2015 was set to be a fantastic year for Zelda fans, but with Wii U’s The Legend Of Zelda delayed until at least 2016 the festive schedule looked bereft of any Link based action. However, stepping into the breach is the 3DS exclusive Tri Force Heroes. Announced at this year’s E3, the multiplayer title channels the visual style of previous handheld entries such as Spirit Tracks and A Link Between Worlds into a co-operative adventure for three players.
Any concerns that this isn’t a fully fledged Zelda experience should be dispelled by the involvement of legendary producer Eiji Aonuma and A Link Between Worlds’ director Hiromasa Shikata, both of whom have worked on the franchise for many years.
Set in the kingdom of Hytopia, a stylish place where its residents loved fashion, all except a witch who lived in the Drablands. She sends a magical package to the kingdom’s Princess Styla, which diabolically causes a permanent wardrobe malfunction and clads her in clothes she wouldn’t be seen dead in, forcing her into hiding. Her father, King Tuft, sends out envoys looking for Totem Heroes – essential criteria of course featuring pointy ears, thick sideburns and a side parting – who can enter the Drablands and defeat the witch, which is where you come in. As with the classic Four Swords, players have to work together to solve puzzles and dispatch enemies, and as Totem Heroes you have the ability to stack on top of one another.
Upon arriving in Hytopia you’re immediately introduced to Madame Couture and her tailor shop, and the magical clothing she creates there.

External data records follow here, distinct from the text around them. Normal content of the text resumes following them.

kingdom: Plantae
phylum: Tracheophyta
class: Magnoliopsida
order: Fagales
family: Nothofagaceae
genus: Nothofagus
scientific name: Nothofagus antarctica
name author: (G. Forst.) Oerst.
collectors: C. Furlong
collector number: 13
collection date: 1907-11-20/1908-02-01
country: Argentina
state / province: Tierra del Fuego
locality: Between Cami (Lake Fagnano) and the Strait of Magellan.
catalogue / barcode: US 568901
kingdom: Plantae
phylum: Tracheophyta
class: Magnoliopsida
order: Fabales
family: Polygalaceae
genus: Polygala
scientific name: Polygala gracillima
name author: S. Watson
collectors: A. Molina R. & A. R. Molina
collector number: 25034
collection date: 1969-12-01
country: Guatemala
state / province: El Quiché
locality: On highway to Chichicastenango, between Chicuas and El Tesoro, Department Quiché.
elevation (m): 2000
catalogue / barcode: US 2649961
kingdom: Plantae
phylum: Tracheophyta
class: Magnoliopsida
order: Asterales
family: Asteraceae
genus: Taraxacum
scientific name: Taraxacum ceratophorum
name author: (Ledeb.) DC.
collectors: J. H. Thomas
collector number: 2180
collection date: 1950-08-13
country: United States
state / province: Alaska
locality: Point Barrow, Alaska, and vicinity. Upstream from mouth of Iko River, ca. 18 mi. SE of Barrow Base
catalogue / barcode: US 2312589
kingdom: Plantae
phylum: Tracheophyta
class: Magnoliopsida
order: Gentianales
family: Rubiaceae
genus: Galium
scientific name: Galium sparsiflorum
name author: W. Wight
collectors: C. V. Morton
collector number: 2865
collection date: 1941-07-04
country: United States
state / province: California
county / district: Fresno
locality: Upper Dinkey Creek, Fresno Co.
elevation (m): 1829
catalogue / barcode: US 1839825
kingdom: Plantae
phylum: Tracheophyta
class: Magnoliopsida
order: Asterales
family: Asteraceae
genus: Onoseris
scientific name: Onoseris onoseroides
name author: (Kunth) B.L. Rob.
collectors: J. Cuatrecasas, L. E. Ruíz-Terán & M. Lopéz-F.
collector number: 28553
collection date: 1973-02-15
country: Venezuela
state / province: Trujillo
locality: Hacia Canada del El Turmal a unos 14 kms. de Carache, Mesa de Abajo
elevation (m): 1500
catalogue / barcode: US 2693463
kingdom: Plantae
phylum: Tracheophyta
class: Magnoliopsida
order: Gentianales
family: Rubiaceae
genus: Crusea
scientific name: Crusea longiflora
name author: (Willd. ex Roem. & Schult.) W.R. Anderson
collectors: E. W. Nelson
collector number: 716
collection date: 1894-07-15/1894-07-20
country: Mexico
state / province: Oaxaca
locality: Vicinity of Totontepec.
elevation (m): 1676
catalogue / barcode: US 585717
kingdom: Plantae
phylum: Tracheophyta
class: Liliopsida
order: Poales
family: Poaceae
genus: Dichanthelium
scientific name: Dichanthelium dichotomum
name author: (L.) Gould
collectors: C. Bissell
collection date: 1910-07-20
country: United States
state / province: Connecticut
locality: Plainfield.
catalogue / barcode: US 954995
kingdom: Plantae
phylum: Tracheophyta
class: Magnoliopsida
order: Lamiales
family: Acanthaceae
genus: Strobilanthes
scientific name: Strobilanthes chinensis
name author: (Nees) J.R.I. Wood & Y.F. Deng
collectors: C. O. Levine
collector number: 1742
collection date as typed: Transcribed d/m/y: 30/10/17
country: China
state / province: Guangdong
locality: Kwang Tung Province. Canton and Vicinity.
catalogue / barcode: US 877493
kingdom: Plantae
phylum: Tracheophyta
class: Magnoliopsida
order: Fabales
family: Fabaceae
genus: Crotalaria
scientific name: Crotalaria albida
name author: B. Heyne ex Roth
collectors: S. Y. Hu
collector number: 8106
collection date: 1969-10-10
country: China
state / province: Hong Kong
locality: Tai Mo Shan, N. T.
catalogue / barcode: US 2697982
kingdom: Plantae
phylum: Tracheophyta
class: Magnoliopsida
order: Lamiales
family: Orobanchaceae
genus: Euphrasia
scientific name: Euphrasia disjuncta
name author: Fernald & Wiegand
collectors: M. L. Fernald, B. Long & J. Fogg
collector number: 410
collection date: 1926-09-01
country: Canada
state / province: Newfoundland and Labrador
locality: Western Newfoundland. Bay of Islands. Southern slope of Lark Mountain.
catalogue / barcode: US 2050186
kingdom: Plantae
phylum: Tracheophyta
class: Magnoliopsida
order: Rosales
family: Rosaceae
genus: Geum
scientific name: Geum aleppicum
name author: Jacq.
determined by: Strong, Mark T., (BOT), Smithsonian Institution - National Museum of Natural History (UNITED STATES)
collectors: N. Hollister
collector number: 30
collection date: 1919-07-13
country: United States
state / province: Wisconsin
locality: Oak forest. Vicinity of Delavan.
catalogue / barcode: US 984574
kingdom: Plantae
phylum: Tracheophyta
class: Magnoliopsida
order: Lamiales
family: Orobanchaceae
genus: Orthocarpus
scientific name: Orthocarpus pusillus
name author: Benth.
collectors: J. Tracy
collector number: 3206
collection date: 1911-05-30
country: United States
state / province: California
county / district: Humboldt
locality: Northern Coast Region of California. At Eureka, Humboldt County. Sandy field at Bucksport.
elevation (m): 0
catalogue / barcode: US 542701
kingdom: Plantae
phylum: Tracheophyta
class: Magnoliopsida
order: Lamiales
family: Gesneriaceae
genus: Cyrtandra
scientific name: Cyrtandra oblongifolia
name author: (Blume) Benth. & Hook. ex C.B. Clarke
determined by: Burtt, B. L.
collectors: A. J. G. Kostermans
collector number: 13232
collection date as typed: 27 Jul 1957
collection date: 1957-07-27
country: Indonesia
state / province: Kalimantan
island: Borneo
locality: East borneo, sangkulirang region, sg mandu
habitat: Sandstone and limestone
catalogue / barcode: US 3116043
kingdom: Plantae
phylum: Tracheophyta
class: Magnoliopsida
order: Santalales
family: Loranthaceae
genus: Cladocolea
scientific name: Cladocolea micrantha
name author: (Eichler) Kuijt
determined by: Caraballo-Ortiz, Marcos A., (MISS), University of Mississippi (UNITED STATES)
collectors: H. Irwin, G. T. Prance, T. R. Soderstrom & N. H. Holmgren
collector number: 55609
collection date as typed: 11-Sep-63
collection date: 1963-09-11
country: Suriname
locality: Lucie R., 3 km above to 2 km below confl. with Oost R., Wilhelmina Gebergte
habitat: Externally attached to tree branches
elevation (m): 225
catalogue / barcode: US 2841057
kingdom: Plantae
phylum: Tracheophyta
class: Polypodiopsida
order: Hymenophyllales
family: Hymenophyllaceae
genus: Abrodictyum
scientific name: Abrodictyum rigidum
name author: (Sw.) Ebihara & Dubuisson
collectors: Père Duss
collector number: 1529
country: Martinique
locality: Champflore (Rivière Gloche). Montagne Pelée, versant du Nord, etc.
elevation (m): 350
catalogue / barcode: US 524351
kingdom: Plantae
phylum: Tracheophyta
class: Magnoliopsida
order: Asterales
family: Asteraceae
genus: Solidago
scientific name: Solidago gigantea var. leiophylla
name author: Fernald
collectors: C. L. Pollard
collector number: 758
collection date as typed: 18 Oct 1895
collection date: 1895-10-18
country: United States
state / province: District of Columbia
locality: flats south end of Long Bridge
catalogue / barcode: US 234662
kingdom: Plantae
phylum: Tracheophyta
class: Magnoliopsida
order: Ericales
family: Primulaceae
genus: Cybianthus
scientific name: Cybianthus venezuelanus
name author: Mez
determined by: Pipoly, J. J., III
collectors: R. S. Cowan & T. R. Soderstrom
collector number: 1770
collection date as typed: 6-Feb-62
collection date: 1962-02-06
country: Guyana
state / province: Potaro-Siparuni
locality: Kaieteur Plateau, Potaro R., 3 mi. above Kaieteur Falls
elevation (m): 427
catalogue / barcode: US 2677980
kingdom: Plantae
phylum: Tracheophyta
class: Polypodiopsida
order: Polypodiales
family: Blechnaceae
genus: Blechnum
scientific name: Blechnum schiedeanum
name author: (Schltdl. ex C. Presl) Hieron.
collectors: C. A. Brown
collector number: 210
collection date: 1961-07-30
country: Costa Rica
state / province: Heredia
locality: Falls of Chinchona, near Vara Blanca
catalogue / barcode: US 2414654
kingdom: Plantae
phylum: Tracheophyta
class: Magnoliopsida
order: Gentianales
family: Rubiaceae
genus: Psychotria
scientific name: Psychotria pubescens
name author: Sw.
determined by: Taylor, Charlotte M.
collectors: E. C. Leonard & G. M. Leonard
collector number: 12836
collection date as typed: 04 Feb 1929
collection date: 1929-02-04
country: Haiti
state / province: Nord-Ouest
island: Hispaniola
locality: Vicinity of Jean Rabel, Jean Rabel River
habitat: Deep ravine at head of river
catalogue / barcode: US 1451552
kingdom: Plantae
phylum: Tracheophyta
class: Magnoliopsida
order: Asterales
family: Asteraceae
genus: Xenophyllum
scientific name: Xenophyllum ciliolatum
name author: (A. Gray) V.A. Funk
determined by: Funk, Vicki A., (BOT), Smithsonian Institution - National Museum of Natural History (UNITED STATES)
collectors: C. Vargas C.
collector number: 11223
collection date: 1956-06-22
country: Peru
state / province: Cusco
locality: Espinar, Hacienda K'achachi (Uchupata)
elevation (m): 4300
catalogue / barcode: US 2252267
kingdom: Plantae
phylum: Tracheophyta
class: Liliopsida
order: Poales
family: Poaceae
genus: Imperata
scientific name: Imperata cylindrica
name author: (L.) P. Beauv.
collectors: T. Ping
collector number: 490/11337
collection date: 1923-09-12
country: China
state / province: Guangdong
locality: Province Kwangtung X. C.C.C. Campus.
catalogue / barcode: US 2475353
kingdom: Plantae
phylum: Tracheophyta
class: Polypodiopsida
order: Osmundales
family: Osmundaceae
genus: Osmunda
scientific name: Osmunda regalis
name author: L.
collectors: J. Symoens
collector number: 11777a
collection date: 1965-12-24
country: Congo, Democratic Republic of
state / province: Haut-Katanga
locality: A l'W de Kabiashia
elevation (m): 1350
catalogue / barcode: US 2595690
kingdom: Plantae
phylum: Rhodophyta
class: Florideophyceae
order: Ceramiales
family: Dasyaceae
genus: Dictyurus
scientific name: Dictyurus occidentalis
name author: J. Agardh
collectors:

In keeping with the fashionista setting, acquiring different outfits is one of the core aspects of the game, with each successful quest rewarding you with an item that you can put towards a new set of clothes, with a steadily increasing number needed for the more powerful outfits. With seventy different items, and a growing number of attires there’s definitely plenty to keep you occupied.
Sir Combsly, leader of the Witch-Hunting Brigade, sets you on your way to the Drablands, whereupon you can set off either in a team of three, or as a lonesome adventurer – though you’re advised against riding solo. You can join up with your friends, either online or in local co-op, with a local-play download option allowing those without the game to assist you. You can of course team up online with random players as well, and on the whole the lobby system was stable, with a minimal number of disconnections so far.
You can communicate with your fellow adventurers via a series of emoticons located on the touchscreen, which broadly cover the necessary messages you need to send to each other such as “use you item” or “pick me up”. It is however a somewhat vague system, that leaves plenty of room for (mis)interpretation and confusion, while you shout at your 3DS’ screen as you watch your fellow players do the exact opposite from what you need them to. Playing with friends can alleviate some of these problems, as you can text or use something like Facebook messenger to stay in touch, though this also requires you to look away from the screen. However, this isn’t possible when playing with unknowns and only time will tell whether this is a problem or something you’ll become accustomed to.
Playing alone sees you accompanied by two doppelgängers, empty shells that you can take control of by tapping on their icon on the touchscreen. It reminds me of the Lego games, switching between teammates in order to solve puzzles, though sadly they don’t follow you meaning that it can feel like you’re covering the same ground with them. It does however mean you can progress with the game when you’re bereft of friends or an internet connection, with the added advantage of avoiding any communication problems.
The first level finds you in the Deku Forest, and your task, as in every level, is simply to reach the end of each area with the entirety of your team. The way is barred by various puzzles, with the first area requiring you to lift and throw your teammates to higher platforms so that they can reach switches. You’re armed with a sword with which to dispatch enemies as well as a special item that you pick up at the opening of a level such as a bow, bombs, or a water staff that creates pillars of foam that you can walk on. Subsequent levels provide differing numbers of these items, with you and your teammates often taking on a particular role based on your choice of item, which adds some nice variety to proceedings.
Each area ends in a boss battle, which again relies on teamwork and the use of your special items in order to persevere. Multiple height levels are often a key in the earlier encounters, stacking your team on top of one another in order to take the boss down. The difficulty is definitely dialled towards the easier end of the spectrum at this early stage, but both puzzles and enemies look to ramp up quite considerably as you progress further, and with all three players sharing a heart meter you will really have to pull together to succeed.
It’s going to be interesting to see how the full game pans out, with the multiplayer aspect working very well from a technical point of view, but a few questions remain over how extensive the communication tools will be as you encounter more complicated puzzles. As the only remaining Zelda release of 2015 though, one can only hope that it lives up to its storied legacy.